Они прогуливались по деревне бок о бок, а теплые жители с энтузиазмом приветствовали их, когда они проходили мимо. Большинство жителей деревни были родителями и пожилыми людьми — все мужчины младшего и среднего возраста либо были зачислены в армию, либо были призваны в армию.

Пара прибыла к определенному дому в западной части города. Они обменялись еще несколькими предложениями, а затем расстались, старший из двоих направился в соседний дом.

Женщина помоложе помахала ей рукой, а затем вышла во двор, а другая сделала то же самое по направлению к ее дому. Два двора были практически одинаковыми по размеру и форме, как и окружающие их небольшие стены высотой по грудь. Двое ворот также были идентичными, хотя ворота во двор молодой женщины выглядели новее, недавно отлакированные и перекрашенные, чем ворота старшей женщины.

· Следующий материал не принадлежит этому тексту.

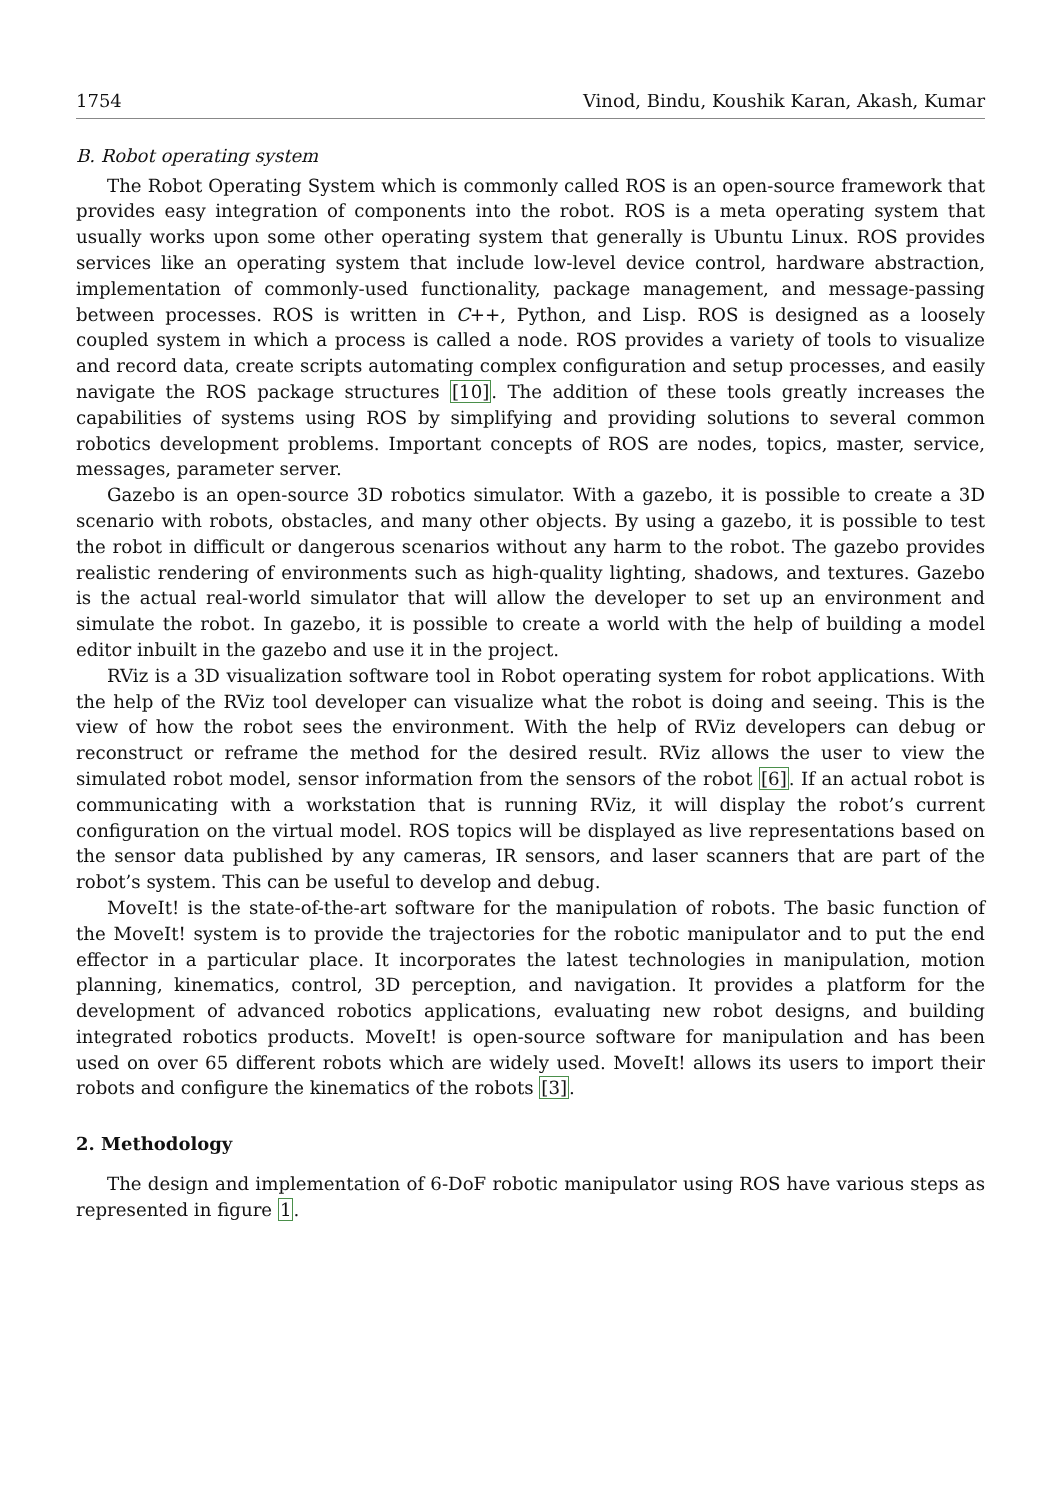1754 Vinod, Bindu, Koushik Karan, Akash, Kumar
B. Robot operating system
The Robot Operating System which is commonly called ROS is an open-source framework that provides easy integration of components into the robot. ROS is a meta operating system that usually works upon some other operating system that generally is Ubuntu Linux. ROS provides services like an operating system that include low-level device control, hardware abstraction, implementation of commonly-used functionality, package management, and message-passing between processes. ROS is written in C++, Python, and Lisp. ROS is designed as a loosely coupled system in which a process is called a node. ROS provides a variety of tools to visualize and record data, create scripts automating complex configuration and setup processes, and easily navigate the ROS package structures [10]. The addition of these tools greatly increases the capabilities of systems using ROS by simplifying and providing solutions to several common robotics development problems. Important concepts of ROS are nodes, topics, master, service, messages, parameter server.
Gazebo is an open-source 3D robotics simulator. With a gazebo, it is possible to create a 3D scenario with robots, obstacles, and many other objects. By using a gazebo, it is possible to test the robot in difficult or dangerous scenarios without any harm to the robot. The gazebo provides realistic rendering of environments such as high-quality lighting, shadows, and textures. Gazebo is the actual real-world simulator that will allow the developer to set up an environment and simulate the robot. In gazebo, it is possible to create a world with the help of building a model editor inbuilt in the gazebo and use it in the project.
RViz is a 3D visualization software tool in Robot operating system for robot applications. With the help of the RViz tool developer can visualize what the robot is doing and seeing. This is the view of how the robot sees the environment. With the help of RViz developers can debug or reconstruct or reframe the method for the desired result. RViz allows the user to view the simulated robot model, sensor information from the sensors of the robot [6]. If an actual robot is communicating with a workstation that is running RViz, it will display the robot’s current configuration on the virtual model. ROS topics will be displayed as live representations based on the sensor data published by any cameras, IR sensors, and laser scanners that are part of the robot’s system. This can be useful to develop and debug.
MoveIt! is the state-of-the-art software for the manipulation of robots. The basic function of the MoveIt! system is to provide the trajectories for the robotic manipulator and to put the end effector in a particular place. It incorporates the latest technologies in manipulation, motion planning, kinematics, control, 3D perception, and navigation. It provides a platform for the development of advanced robotics applications, evaluating new robot designs, and building integrated robotics products. MoveIt! is open-source software for manipulation and has been used on over 65 different robots which are widely used. MoveIt! allows its users to import their robots and configure the kinematics of the robots [3].
2. Methodology
The design and implementation of 6-DoF robotic manipulator using ROS have various steps as represented in figure 1.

«Я вернулась», — крикнула молодая женщина, закрывая за собой ворота.

«Добро пожаловать домой, Лия», — ответил голос пожилого мужчины, отца Лии и Локка.

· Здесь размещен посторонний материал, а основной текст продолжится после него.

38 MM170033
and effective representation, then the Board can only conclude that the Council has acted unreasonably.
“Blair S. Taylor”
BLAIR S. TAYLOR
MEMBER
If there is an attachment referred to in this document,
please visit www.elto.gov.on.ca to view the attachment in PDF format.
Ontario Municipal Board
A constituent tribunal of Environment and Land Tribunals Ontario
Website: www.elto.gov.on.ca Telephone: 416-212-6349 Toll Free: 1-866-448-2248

Он сидел на истертом бревне у входной двери дома и попыхивал резной деревянной трубкой. Его тоже звали Локк. Простолюдины давали только имена. Также было обычным делом, особенно среди более бедных семей, когда старший наследовал имя отца, так что оно функционировало почти так же, как фамилия, как и личное имя. Такое дублирование в семье вынуждало искать иные способы, чем просто имена, чтобы различать людей, а это означало, что было много старших и младших. Пара отец-сын Локка, например, была известна как Старый Локк и Маленький Локк, или вместе как «Локки».

Однако Локк больше не был «маленьким», хотя это имя, вероятно, сохранится, пока у него не появится собственный сын, и его тоже звали Локк. Если бы это было не так, он, вероятно, навсегда остался бы известен как Маленький Локк, даже если никто больше не называл его «Маленький Локк» в лицо.

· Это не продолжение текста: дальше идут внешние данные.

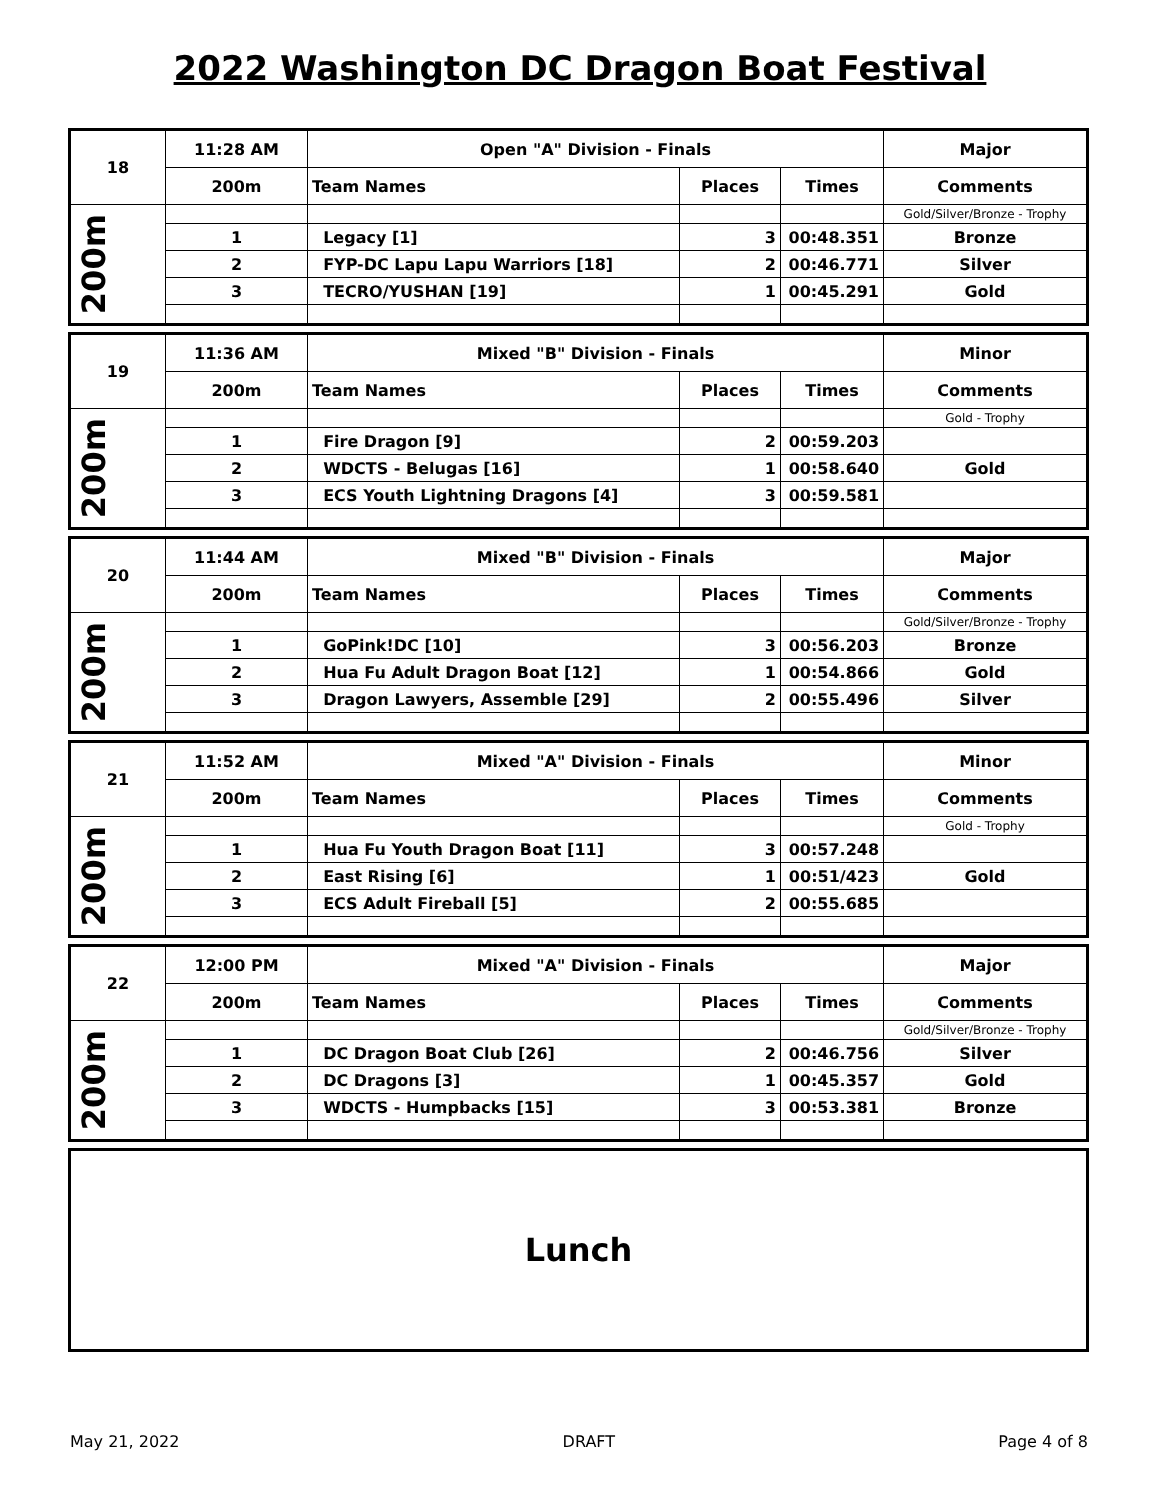2022 Washington DC Dragon Boat Festival
| 18 | 11:28 AM | Open "A" Division - Finals | | | Major |
| --- | --- | --- | --- | --- | --- |
| | 200m | Team Names | Places | Times | Comments |
| 200m | | | | | Gold/Silver/Bronze - Trophy |
| | 1 | Legacy [1] | 3 | 00:48.351 | Bronze |
| | 2 | FYP-DC Lapu Lapu Warriors [18] | 2 | 00:46.771 | Silver |
| | 3 | TECRO/YUSHAN [19] | 1 | 00:45.291 | Gold |
| 19 | 11:36 AM | Mixed "B" Division - Finals | | | Minor |
| --- | --- | --- | --- | --- | --- |
| | 200m | Team Names | Places | Times | Comments |
| 200m | | | | | Gold - Trophy |
| | 1 | Fire Dragon [9] | 2 | 00:59.203 | |
| | 2 | WDCTS - Belugas [16] | 1 | 00:58.640 | Gold |
| | 3 | ECS Youth Lightning Dragons [4] | 3 | 00:59.581 | |
| 20 | 11:44 AM | Mixed "B" Division - Finals | | | Major |
| --- | --- | --- | --- | --- | --- |
| | 200m | Team Names | Places | Times | Comments |
| 200m | | | | | Gold/Silver/Bronze - Trophy |
| | 1 | GoPink!DC [10] | 3 | 00:56.203 | Bronze |
| | 2 | Hua Fu Adult Dragon Boat [12] | 1 | 00:54.866 | Gold |
| | 3 | Dragon Lawyers, Assemble [29] | 2 | 00:55.496 | Silver |
| 21 | 11:52 AM | Mixed "A" Division - Finals | | | Minor |
| --- | --- | --- | --- | --- | --- |
| | 200m | Team Names | Places | Times | Comments |
| 200m | | | | | Gold - Trophy |
| | 1 | Hua Fu Youth Dragon Boat [11] | 3 | 00:57.248 | |
| | 2 | East Rising [6] | 1 | 00:51/423 | Gold |
| | 3 | ECS Adult Fireball [5] | 2 | 00:55.685 | |
| 22 | 12:00 PM | Mixed "A" Division - Finals | | | Major |
| --- | --- | --- | --- | --- | --- |
| | 200m | Team Names | Places | Times | Comments |
| 200m | | | | | Gold/Silver/Bronze - Trophy |
| | 1 | DC Dragon Boat Club [26] | 2 | 00:46.756 | Silver |
| | 2 | DC Dragons [3] | 1 | 00:45.357 | Gold |
| | 3 | WDCTS - Humpbacks [15] | 3 | 00:53.381 | Bronze |
Lunch
May 21, 2022 DRAFT Page 4 of 8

Дворяне, конечно, имели фамилии. Неофициальным правилом стало то, что фамилии были признаком знатности и, следовательно, привилегией, предназначенной для них. Официальным знаком знати, конечно, был герб, официальная эмблема, которая представляла весь дом. Из-за привилегии фамилии, зарезервированной для знати, также было правильно называть дворян по их фамилии, которая была взята из домена, который им был предоставлен, когда они получили звание пэра. Поэтому барона баронства Карой звали бароном Кардоем. Разумеется, поскольку пэром был только фактический обладатель титула пэра, даже если весь род считался дворянином, таковым назывался только обладатель титула. Вот почему Солон, несмотря на то, что он был сыном барона Кардоя и носил полное имя Солон Кардож, не звался Кардоем. Был только один барон Кардож, и, таким образом, его можно было называть по фамилии только после того, как он унаследовал титул от своего отца. Поскольку каждый раз использовать его полное имя было излишне раздутым, он был известен просто как Солон.

«Сколько раз я это говорил? Не кури так много!» — протестующе сказала Лия.

Она была благоразумной и благовоспитанной девочкой, но ссоры с ней не избежать, когда она увидела отца, попыхивающего своей проклятой трубкой.

«Кхе… У меня осталось не так много времени, дорогая, по крайней мере, дай мне насладиться тем, что у меня осталось», — сказал ее отец, снова кашляя.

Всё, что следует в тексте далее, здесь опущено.